Here are a range of excellent guides, toolkits and resources on ethical fundraising and sponsorship. We will update this page with new articles and materials as they are made available.
Creating ethical guidelines for fundraising – by Culture Hive
Culture Hive provides this guide which ‘provides useful advice on how to set up ethical guidelines to ensure that trustees, staff and any potential commercial partners share a common understanding of your organisation’s ethical values’.
You can download the full guide here.
Take the Money and Run – by LADA/Platform
In this Study Room Guide from the Live Art Development Agency, Jane Trowell from Platform has selected some key texts that are useful in helping to position yourself ethically with regard to financing or supporting artistic practice through business or corporate sponsorship. You can view it in full here.
Fundraising Policy Template – Arts Fundraising & Philanthropy
Arts Fundraising & Philanthropy is England’s national arts and cultural fundraising programme. On their website they have a range of resources, including an ethical fundraising policy template, available for download here.
Museums’ Environmental Framework
The Museums’ Environmental Framework is a brand new resource released by Julie’s Bicycle (more info on them below) and funded by the Arts Council.
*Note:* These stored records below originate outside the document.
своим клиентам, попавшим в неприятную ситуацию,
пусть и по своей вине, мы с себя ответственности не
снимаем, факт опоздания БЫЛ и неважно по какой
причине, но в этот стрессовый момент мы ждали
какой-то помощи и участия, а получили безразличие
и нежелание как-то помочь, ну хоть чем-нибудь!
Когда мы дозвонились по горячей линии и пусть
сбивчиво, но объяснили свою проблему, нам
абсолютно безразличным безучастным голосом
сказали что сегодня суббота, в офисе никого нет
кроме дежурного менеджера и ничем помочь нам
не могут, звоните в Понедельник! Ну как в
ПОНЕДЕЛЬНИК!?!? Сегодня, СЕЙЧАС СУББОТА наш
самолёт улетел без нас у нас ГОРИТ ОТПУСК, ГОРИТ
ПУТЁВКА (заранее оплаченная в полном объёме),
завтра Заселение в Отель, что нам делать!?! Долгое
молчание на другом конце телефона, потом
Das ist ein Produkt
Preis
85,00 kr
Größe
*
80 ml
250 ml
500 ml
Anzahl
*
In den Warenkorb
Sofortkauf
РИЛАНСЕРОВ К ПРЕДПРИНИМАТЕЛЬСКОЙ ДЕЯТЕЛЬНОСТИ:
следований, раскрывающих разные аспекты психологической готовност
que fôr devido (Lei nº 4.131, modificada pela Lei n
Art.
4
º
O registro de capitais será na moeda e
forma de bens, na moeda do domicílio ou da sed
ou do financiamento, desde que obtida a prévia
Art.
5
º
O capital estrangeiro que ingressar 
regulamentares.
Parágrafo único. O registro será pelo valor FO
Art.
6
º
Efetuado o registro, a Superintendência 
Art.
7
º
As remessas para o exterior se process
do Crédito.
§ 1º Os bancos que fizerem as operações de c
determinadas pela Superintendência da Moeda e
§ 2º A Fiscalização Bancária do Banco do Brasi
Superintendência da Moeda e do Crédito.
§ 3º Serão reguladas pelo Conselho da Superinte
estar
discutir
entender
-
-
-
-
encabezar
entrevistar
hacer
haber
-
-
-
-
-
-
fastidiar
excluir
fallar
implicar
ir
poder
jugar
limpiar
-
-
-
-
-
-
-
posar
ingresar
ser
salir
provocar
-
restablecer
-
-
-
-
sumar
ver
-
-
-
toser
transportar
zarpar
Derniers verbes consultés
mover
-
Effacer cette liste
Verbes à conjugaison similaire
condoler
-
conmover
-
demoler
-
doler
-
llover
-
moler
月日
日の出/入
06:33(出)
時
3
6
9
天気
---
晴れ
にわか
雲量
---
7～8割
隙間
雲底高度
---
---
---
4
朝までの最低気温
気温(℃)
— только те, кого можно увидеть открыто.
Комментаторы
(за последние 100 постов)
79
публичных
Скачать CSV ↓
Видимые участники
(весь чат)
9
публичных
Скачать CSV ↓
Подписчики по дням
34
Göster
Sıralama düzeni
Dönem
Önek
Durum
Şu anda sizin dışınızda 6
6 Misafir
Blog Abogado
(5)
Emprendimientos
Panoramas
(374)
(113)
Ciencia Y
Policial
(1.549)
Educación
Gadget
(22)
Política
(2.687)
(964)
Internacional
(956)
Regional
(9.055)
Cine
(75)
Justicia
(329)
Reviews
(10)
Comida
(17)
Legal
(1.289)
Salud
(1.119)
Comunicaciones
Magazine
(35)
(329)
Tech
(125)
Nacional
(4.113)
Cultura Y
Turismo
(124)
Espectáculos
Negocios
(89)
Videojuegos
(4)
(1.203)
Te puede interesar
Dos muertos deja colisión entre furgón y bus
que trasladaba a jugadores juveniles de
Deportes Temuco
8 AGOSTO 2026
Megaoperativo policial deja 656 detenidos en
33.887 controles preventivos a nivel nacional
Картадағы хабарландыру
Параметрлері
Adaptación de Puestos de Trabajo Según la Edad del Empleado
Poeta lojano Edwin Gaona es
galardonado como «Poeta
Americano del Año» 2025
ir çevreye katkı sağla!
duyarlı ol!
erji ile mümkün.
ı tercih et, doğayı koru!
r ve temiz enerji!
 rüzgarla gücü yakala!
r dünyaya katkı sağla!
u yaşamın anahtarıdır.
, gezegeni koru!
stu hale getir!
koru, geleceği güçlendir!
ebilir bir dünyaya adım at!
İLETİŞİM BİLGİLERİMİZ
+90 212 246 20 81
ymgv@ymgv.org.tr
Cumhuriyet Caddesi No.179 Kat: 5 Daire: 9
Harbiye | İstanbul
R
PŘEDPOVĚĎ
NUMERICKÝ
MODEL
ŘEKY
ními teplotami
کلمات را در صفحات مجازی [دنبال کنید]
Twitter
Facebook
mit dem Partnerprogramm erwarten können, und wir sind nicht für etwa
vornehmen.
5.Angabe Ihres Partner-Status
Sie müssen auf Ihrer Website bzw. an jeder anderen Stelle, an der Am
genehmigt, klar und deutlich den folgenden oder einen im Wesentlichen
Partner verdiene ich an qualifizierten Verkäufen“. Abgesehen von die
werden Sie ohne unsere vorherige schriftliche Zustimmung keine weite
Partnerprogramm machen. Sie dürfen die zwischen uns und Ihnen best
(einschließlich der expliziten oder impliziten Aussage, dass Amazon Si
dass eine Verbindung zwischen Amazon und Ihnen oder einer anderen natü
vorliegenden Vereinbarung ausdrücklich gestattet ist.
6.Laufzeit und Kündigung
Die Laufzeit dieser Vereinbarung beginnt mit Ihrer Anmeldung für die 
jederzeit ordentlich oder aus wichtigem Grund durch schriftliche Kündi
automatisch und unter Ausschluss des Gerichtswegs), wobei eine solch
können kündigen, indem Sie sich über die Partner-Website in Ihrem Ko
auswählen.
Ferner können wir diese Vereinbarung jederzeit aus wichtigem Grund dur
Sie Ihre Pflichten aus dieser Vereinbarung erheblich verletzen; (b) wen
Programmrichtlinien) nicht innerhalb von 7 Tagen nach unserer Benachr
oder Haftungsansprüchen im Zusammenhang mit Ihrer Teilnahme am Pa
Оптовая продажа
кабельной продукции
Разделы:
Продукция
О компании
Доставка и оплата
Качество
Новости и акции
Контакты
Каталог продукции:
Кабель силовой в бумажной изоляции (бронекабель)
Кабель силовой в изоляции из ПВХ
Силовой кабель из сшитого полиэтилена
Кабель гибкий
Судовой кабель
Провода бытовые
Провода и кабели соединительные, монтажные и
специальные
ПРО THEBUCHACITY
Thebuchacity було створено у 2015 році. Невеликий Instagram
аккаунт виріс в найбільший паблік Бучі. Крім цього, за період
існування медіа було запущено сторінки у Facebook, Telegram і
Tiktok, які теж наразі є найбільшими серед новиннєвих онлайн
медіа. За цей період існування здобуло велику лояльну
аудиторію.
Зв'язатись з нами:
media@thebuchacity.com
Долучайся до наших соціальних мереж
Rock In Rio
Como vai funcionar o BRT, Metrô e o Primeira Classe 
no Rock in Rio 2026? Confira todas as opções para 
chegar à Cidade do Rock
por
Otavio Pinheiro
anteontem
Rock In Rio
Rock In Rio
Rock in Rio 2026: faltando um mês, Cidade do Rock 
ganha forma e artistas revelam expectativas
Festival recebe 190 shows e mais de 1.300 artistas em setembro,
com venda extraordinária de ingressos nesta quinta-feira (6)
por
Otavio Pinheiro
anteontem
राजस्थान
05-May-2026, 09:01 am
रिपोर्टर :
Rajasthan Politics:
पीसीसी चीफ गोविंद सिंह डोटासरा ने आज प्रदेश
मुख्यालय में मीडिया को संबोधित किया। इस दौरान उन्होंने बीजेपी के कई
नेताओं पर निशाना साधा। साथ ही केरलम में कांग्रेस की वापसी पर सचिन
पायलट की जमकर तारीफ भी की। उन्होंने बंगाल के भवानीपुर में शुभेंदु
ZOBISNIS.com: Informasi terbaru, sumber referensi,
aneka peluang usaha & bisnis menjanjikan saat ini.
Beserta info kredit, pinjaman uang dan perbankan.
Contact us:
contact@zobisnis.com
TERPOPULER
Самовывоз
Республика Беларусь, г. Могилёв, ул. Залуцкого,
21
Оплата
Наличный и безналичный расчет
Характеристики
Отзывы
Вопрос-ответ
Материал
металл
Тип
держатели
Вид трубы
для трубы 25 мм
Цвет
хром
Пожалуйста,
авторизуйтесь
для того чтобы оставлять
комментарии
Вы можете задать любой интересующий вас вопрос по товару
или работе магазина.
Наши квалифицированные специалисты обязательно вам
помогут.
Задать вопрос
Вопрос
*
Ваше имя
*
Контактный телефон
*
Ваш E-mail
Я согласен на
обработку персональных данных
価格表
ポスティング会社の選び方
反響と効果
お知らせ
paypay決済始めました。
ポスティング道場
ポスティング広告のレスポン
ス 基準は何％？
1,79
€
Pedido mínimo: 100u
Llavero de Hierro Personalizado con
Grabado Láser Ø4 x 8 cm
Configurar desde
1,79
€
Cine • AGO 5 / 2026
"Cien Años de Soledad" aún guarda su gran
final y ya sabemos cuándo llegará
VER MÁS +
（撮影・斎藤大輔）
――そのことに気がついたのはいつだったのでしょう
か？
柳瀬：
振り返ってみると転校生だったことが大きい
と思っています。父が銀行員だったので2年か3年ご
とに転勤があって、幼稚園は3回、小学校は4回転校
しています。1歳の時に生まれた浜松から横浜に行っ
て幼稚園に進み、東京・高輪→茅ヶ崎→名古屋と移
It was developed in collaboration with organisations in the museums sector including Happy Museum Project, Museum Development Network, Museums Galleries Scotland, Museums, Archives and Libraries Division Welsh Government and Northern Ireland Museums Council.
It aims ‘to both celebrate good practice and inspire more’. It features case studies and insights from key sector organisations, and defines best practice on finances, investment & fundraising as including:
- divestment criteria applied in choosing financial services e.g. banking, pension
- ethical sponsorship, partnership and fundraising policy defined, applied and evaluated
Download the framework here.
Meeting Ethical and Reputational Challenges – What Next? toolkit
Practical guidance on the subject of ethical and reputational challenges, intended to help cultural organisations and their governing bodies meet such challenges with a greater sense of confidence.
Developed in 2015, it stems from a What Next? discussion about the difficult situations arts organisations can find themselves in when an action sparks controversy. A contentious sponsorship deal was one of the key examples that came up. This guidance aims to help with the development of policies and strategies to address such situations.
The guide can be downloaded here.
Mind the Gap: Contradictions in Tate’s ethical decision-making over BP – by Platform
In 2015, Platform put together Mind the Gap, which drew together reflections and commentaries on the deliberations that were undertaken by Tate’s Ethics Committee as they prepared to make a recommendation on whether the Gallery should renew its sponsorship deal with BP in 2016. We now know that BP’s sponsorship of Tate did come to an end, and it is likely that these ethical complexities and the spotlight on Tate’s decision-making played a role.
With contributions from David Carrington (independent governance advisor), Bridget McKenzie (Director of Flow Associates UK) and Tim Crook (Head of Media Law & Ethics and Radio, Goldsmiths University), Mind the Gap is an invaluable resource for any members of staff undertaking complex ethical decisions but particularly around sponsorship.
You can view the full publication here.
Julie’s Bicycle
Julie’s Bicycle supports arts organisations in reducing their environmental impact, primarily by helping them to consider operational issues and explore ways to cut their carbon footprint. However, they have many resources and blogs giving examples of how different arts organisations are embracing sustainability.
Following their ‘Leading Change’ event in 2015 where over 20 ACE National Portfolio Organisations came together, those present agreed that…
“We need strategies for ethical funding and sponsorship. The issues around ethical investment, sponsorship and fundraising are becoming more public, as evidenced by the divestment movement, and the focus on oil sponsorship in the arts and culture. Whatever the view of your board, organisations would be well advised to have a policy on investment and sponsorship, and be able to defend it. And it is always worth identifying alternative sources of income that can replace investment linked to environmentally damaging activities.”
Read the full blog here and find out more at the Julie’s Bicycle website here.
BP’s Cultural Sponsorship: A Corrupting Influence – by Art Not Oil
While Art Not Oil‘s report is a specific investigation into the impacts of a single sponsor, it raises a whole range of ethical questions around corporate sponsorship. It perhaps demonstrates the risks that an arts organisation might face if it fails to be consistent and transparent in how it goes about making decisions about sponsorship, or put necessary policies and processes in place.
You can read the report in full here.